自動運転バスの走行実験 大丸有協議会 スマートシティへの第一歩
住宅新報 2021年3月16日 号 3面

一方通行の道路を往復する自動運転バス
大手町・丸の内・有楽町地区まちづくり協議会(大丸有協議会)は3月8日~14日、東京都千代田区の丸の内仲通りで自動運転バス走行の実証実験を実施した。これは歩行者と自動運転バスが共存する環境の社会受容性を検証するもの。同協議会のスマートシティプロジェクトの一環で、国土交通省の「スマートシティモデル事業」(20年度)の先行モデルプロジェクトにも選定されている。

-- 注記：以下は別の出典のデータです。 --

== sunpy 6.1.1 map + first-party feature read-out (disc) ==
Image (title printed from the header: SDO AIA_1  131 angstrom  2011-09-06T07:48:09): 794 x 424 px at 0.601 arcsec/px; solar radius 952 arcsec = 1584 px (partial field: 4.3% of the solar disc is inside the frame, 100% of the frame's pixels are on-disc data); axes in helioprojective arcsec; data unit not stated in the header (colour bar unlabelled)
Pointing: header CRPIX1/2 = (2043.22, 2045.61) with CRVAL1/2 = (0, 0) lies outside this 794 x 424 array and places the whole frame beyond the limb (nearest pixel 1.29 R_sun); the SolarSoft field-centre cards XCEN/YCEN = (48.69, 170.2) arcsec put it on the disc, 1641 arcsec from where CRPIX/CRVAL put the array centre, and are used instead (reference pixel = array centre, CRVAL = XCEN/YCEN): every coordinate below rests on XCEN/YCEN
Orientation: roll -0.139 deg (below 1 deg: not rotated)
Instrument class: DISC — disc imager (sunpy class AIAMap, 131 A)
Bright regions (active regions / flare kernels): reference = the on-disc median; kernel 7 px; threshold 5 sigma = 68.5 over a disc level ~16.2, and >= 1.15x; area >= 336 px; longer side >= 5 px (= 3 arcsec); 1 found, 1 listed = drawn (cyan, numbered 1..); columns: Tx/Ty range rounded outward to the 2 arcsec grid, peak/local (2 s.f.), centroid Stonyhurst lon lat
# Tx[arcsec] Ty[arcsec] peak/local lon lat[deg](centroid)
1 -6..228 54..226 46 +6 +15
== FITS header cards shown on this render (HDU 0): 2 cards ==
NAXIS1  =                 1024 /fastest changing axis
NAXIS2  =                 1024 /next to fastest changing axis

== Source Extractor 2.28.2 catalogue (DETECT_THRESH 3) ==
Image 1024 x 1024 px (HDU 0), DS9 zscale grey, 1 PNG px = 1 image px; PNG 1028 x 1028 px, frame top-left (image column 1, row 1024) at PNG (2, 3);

実証実験は同協議会が全体を統括。ソフトバンクのグループ会社であるBOLDLY(東京都千代田区)が自動運転バスの運行・遠隔監視などを担当した。3月9日には、メディアを対象に自動運転バスの走行を披露し、説明会を開いた。同協議会スマートシティ推進委員会の川合健太氏は「モビリティ移動に主眼を置いたプロジェクトとして実験を行う。(大丸有地区スマートシティの)ビジョンの中には歩車が混在するような道路空間の形成を都市のリ・デザイン像として掲げている。その像に向けた第一歩」と説明した。

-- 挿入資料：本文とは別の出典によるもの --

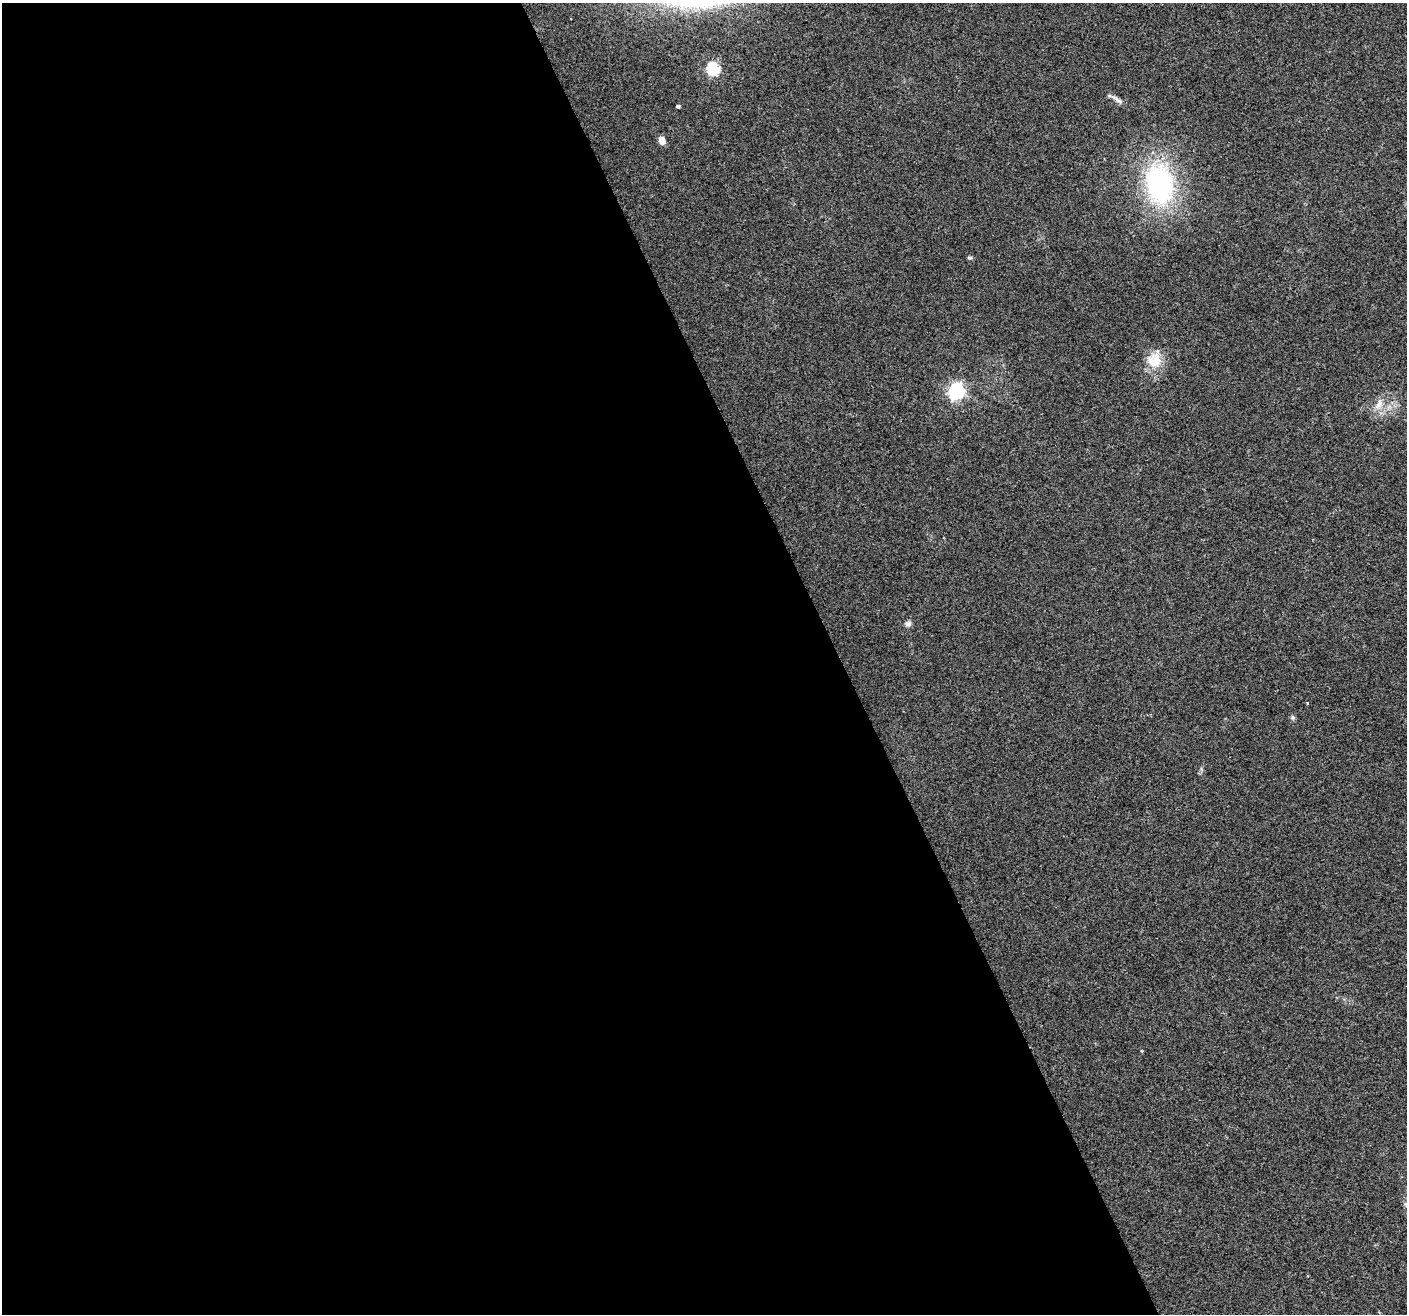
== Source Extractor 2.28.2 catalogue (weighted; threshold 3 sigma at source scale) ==
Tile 9 of 4 x 4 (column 1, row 3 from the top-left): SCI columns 2-1406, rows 1455-2766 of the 5620 x 5476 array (HDU 1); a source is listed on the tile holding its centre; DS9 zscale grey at full resolution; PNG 1409 x 1316 px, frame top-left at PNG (2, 3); no overlay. Shown black and unused: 60% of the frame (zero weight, under 2 of 3 exposures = <1% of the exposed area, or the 3 px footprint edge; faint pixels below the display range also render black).
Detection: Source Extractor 2.28.2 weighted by HDU 2 'WHT'; one run over the whole footprint, this tile lists its part. Background 0.0635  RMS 0.0073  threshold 0.033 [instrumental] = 3 sigma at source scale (4.5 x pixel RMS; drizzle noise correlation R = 1.50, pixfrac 1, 0.0396/0.0396 arcsec/px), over >= 5 px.
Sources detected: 13; all 13 listed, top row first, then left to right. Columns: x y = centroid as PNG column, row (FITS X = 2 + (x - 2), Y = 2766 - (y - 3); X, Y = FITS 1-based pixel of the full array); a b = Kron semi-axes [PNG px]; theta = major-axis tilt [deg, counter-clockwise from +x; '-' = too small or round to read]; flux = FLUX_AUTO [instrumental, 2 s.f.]
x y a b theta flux
713 69 6 6 - 91
1117 100 18 5 -34 3.6
678 106 4 3 - 2.9
662 140 7 6 - 6.4
1159 184 40 27 -80 120
970 258 6 4 1 1
1154 360 20 20 - 16
956 391 7 7 - 210
1379 405 14 9 59 6.3
908 624 8 7 - 2.4
1307 703 4 2 - 0.65
1293 717 7 5 -24 1.3
1142 1051 4 3 - 0.66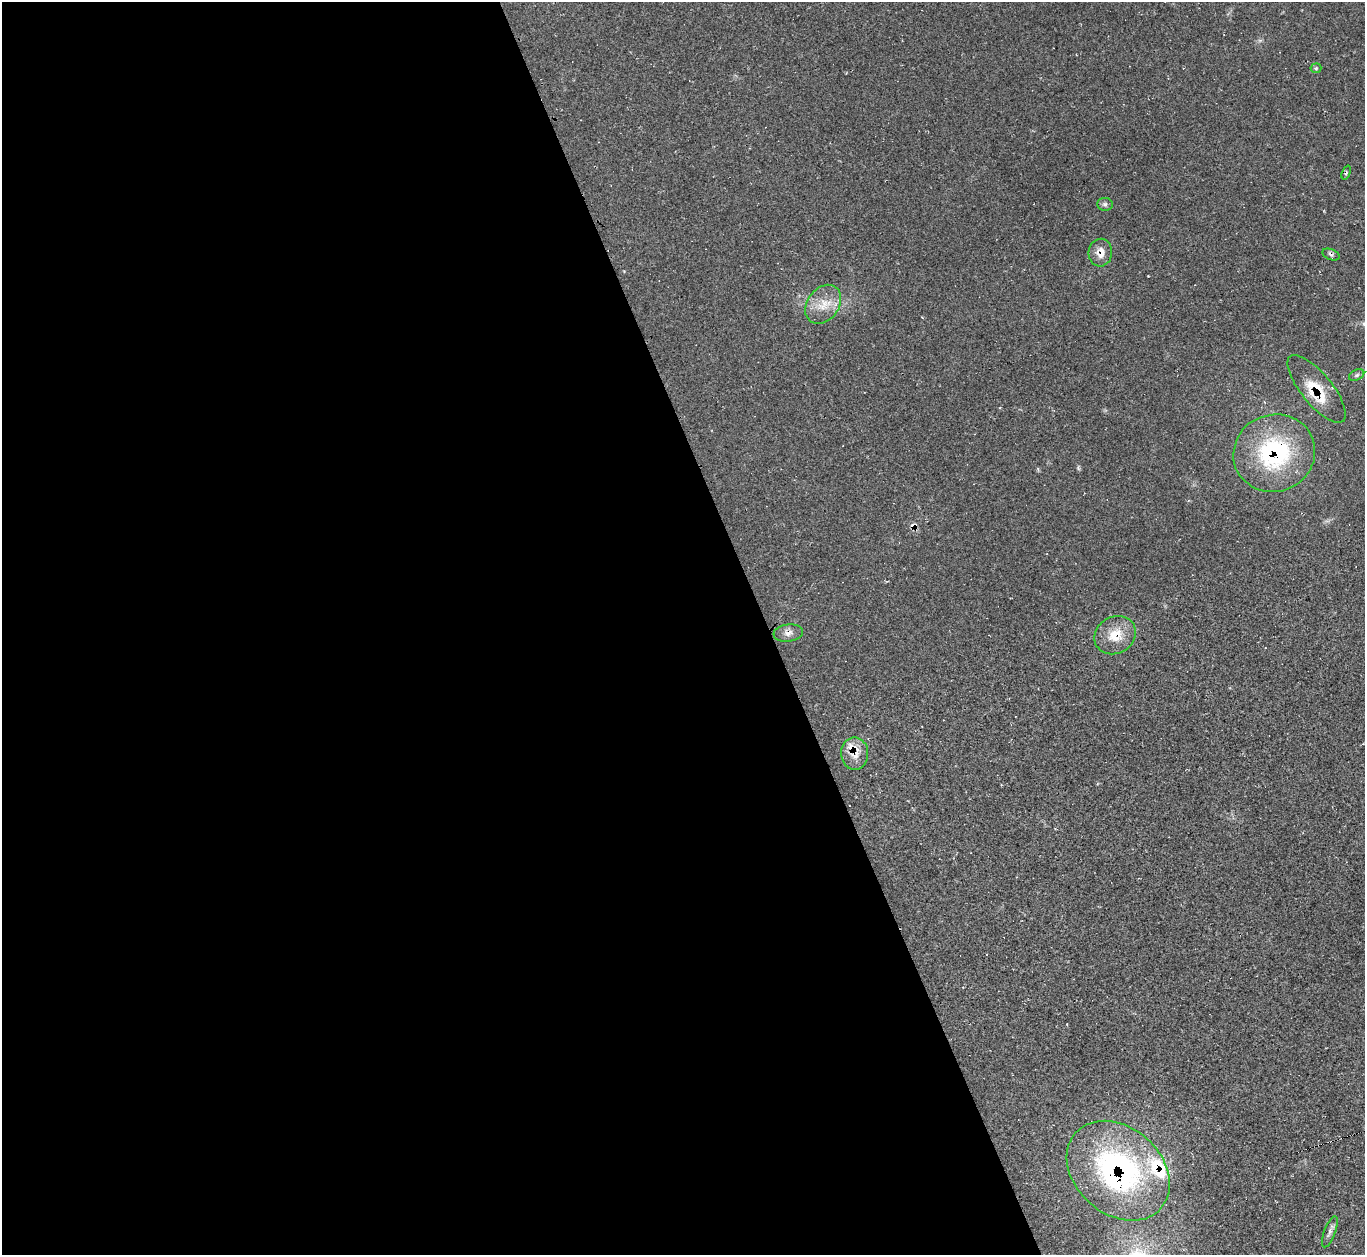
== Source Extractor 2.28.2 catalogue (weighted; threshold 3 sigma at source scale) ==
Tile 9 of 4 x 4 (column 1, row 3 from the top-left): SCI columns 2-1364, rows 1529-2781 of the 5463 x 5446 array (HDU 1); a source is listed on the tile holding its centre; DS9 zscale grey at full resolution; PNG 1367 x 1257 px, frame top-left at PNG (2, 2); each listed source drawn as its Kron ellipse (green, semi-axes under 4 px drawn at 4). Shown black and unused: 56% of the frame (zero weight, under 2 of 3 exposures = <1% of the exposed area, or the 3 px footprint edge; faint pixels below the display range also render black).
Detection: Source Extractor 2.28.2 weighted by HDU 2 'WHT'; one run over the whole footprint, this tile lists its part. Background 0.0604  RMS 0.0071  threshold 0.0319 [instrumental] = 3 sigma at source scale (4.5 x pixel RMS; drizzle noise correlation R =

車両は障害物を検知するセンサーなどを用いて走行。ルートは丸の内ビルディング前から丸の内パークビルディング前までの約350メートルを往復した。歩行者専用時間帯に走行し、一方通行の道路の片側を往復するため、通常ではできない一方通行の逆走、右側走行と、様々な角度から受容性を検証した。安全性のために、自動運転バスは時速6キロ以下の低速で進み、音を流して歩行者に注意を喚起した。